Full Description
It is a commonly held assumption among cultural, social, and political psychologists that imagining the future of societies we live in has the potential to change how we think and act in the world. However little research has been devoted to whether this effect exists in collective imaginations, of social groups, communities and nations, for instance. This book explores the part that imagination and creativity play in the construction of collective futures, and the diversity of outlets in which these are presented, from fiction and cultural symbols to science and technology. The authors discuss this effect in social phenomena such as in intergroup conflict and social change, and focus on several cases studies to illustrate how the imagination of collective futures can guide social and political action.

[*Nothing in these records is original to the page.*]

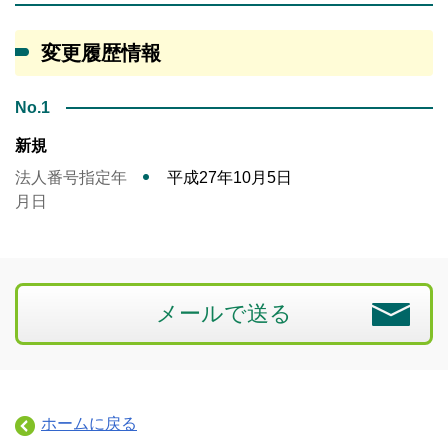
変更履歴情報
No.1
新規
法人番号指定年
平成27年10月5日
月日
メールで送る
ホームに戻る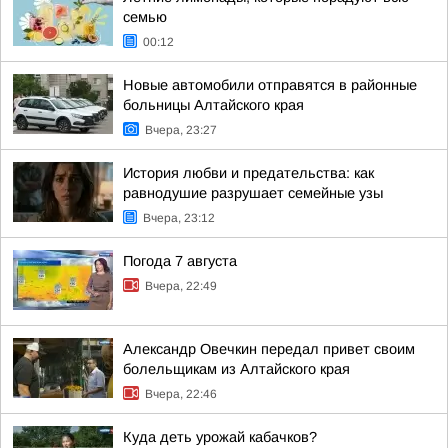
семью
00:12
Новые автомобили отправятся в районные
больницы Алтайского края
Вчера, 23:27
История любви и предательства: как
равнодушие разрушает семейные узы
Вчера, 23:12
Погода 7 августа
Вчера, 22:49
Александр Овечкин передал привет своим
болельщикам из Алтайского края
Вчера, 22:46
Куда деть урожай кабачков?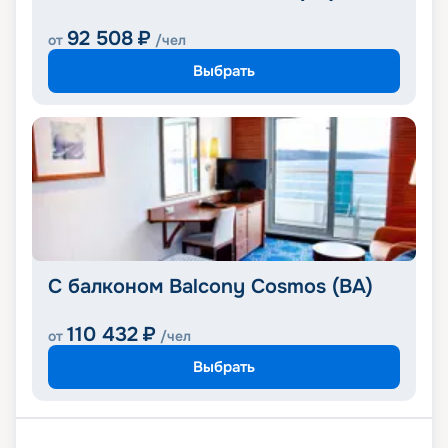
92 508
₽
от
/чел
Выбрать
С балконом Balcony Cosmos (BA)
110 432
₽
от
/чел
Выбрать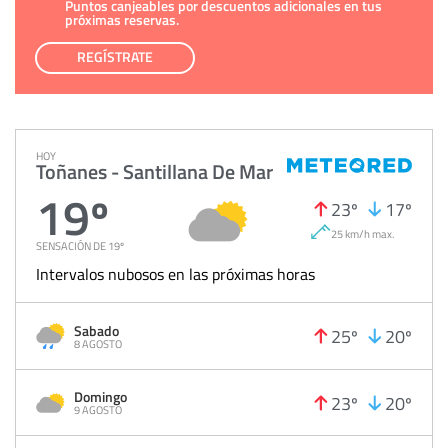
Puntos canjeables por descuentos adicionales en tus
próximas reservas.
REGÍSTRATE
HOY
Toñanes - Santillana De Mar
19º
23º
17º
25 km/h max.
SENSACIÓN DE 19º
Intervalos nubosos en las próximas horas
Sabado
25º
20º
8 AGOSTO
Domingo
23º
20º
9 AGOSTO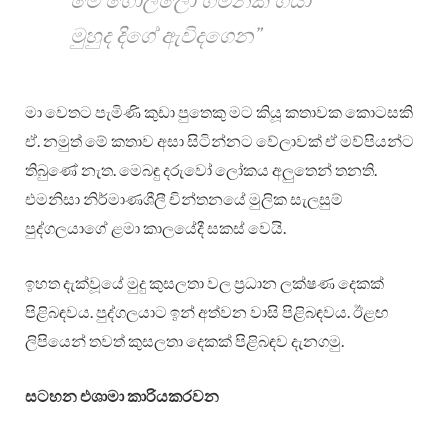
මේ ගොල්ලො ගමනක් ගියා
මුහුද දිගේ ඇවිදගෙන”
මා වෙතට පැමිණි කුඩා පුතෙකු මට කියූ කතාවක කොටසකි
ඒ. නමුත් මේ කතාව අසා සිටින්නට වේලාවක් ඒ මව්පියන්ට
තිබුණේ නැත. මෙබඳු දරුවෝ ලෝකය අලු‍තෙන් තනති.
එමනිසා නිර්මාණශීලී චින්තනයේ මුලික සැලසුම්
පුද්ගලයාගේ ළමා කාලයේදී සකස් වෙයි.
ඉහත දැක්වූයේ මුදු කුසලතා වල ප්‍රධාන ලක්ෂණ දෙකක්
පිළිබඳවය. පුද්ගලයාට ඉන් අත්වන වාසි පිළිබඳවය. ඊළඟ
ලිපියෙන් තවත් කුසලතා දෙකක් පිළිබඳව දැනගමු.
සටහන එශාමා කාරියකරවන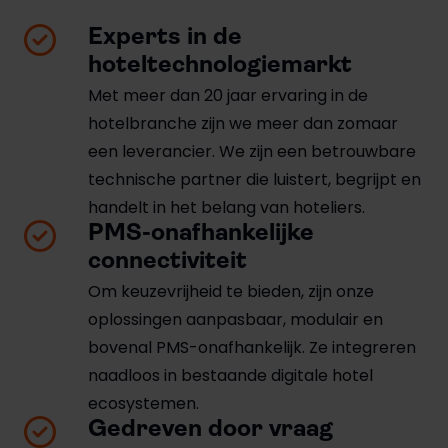
Experts in de
hoteltechnologiemarkt
Met meer dan 20 jaar ervaring in de
hotelbranche zijn we meer dan zomaar
een leverancier. We zijn een betrouwbare
technische partner die luistert, begrijpt en
handelt in het belang van hoteliers.
PMS-onafhankelijke
connectiviteit
Om keuzevrijheid te bieden, zijn onze
oplossingen aanpasbaar, modulair en
bovenal PMS-onafhankelijk. Ze integreren
naadloos in bestaande digitale hotel
ecosystemen.
Gedreven door vraag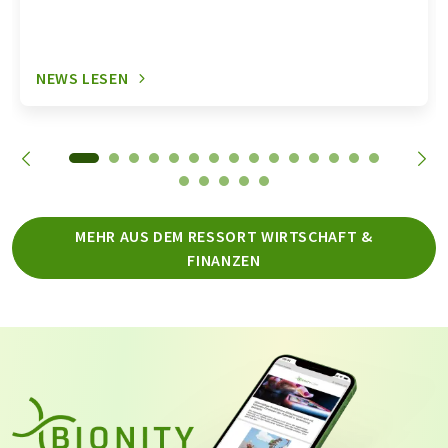
NEWS LESEN
MEHR AUS DEM RESSORT WIRTSCHAFT &
FINANZEN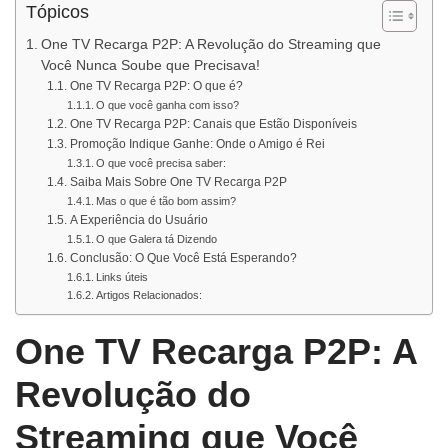
Tópicos
One TV Recarga P2P: A Revolução do Streaming que
Você Nunca Soube que Precisava!
One TV Recarga P2P: O que é?
O que você ganha com isso?
One TV Recarga P2P: Canais que Estão Disponíveis
Promoção Indique Ganhe: Onde o Amigo é Rei
O que você precisa saber:
Saiba Mais Sobre One TV Recarga P2P
Mas o que é tão bom assim?
A Experiência do Usuário
O que Galera tá Dizendo
Conclusão: O Que Você Está Esperando?
Links úteis
Artigos Relacionados:
One TV Recarga P2P: A
Revolução do
Streaming que Você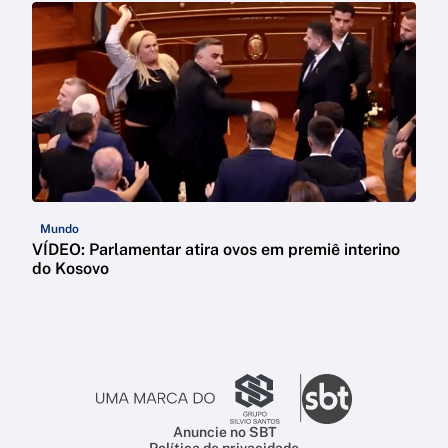
Mundo
VÍDEO: Parlamentar atira ovos em premiê interino
do Kosovo
Anuncie no SBT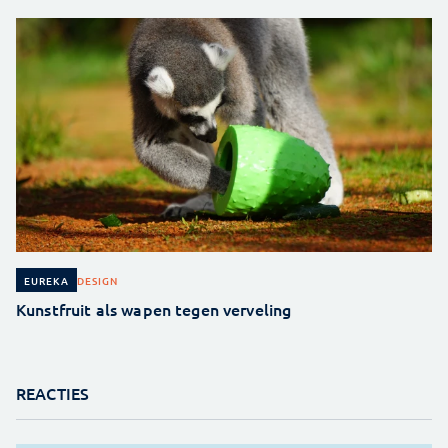
DESIGN
EUREKA
Kunstfruit als wapen tegen verveling
REACTIES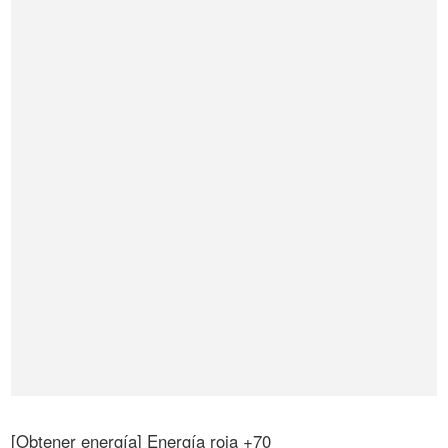
[Obtener energía] Energía roja +70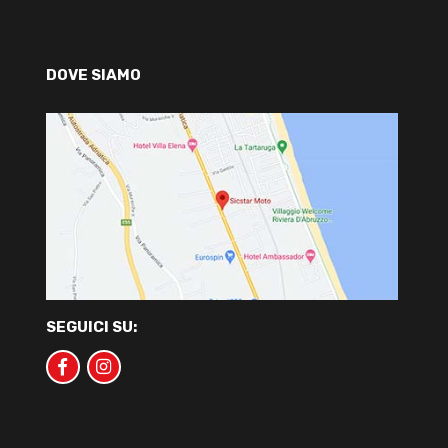
DOVE SIAMO
SEGUICI SU:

This book brings together theoretical and empirical contributions from cultural, social, and political psychology to offer insight into our constant (re)imagination of the societies in which we live.
Table of Contents
Chapter 1 Introduction: What may the future hold?; Constance de Saint-Laurent, Sandra Obradović & Kevin R. Carriere
Section 1: Imagining the Future
Chapter 2: Imagining the collective future: a sociocultural perspective; Tania Zittoun & Alex Gillespie
Chapter 3 Framing the issue: Literature, collective imagination, and fan activism; Kevin R. Carriere
Chapter 4 Thinking through time:. From collective memories to collective futures; Constance de Saint-laurent
Chapter 5 Perspectival collective futures: Creativity and imagination in society; Vlad Petre Glăveanu
Section 2: Collective Imaginations
Chapter 6 Imagining collective futures in time: prolepsis and the regimes of historicity; Ignacio Brescó de Luna
Chapter 7 Utopias and World-Making: Time, Transformation and the Collective Imagination; Sandra Jovchelovitch & Hana Hawlina
Chapter 8 Troubled pasts, collective memory and collective futures; Cristian Tileagă
Chapter 9 Imagining collective identities beyond intergroup conflict; Cathy Nicholson and Caroline Howarth
Section 3: Creating Socio-Political Change
Chapter 10 Creating Alternative Futures: Cooperative Initiatives in Egypt; Eman A. Maarek & Sarah H. Awad
Chapter 11 Remembering and imagining in human development: Fairness and social movements in Ireland; Séamus A. Power
Chapter 12 Creating Integration: a Case Study from Serbia and the EU; Sandra Obradović
Chapter 13 History education and the (im) possibility of imagining the future; Mario Carretero
Chapter 14 Conclusion: Changing imaginings of collective futures; Ivana Marková.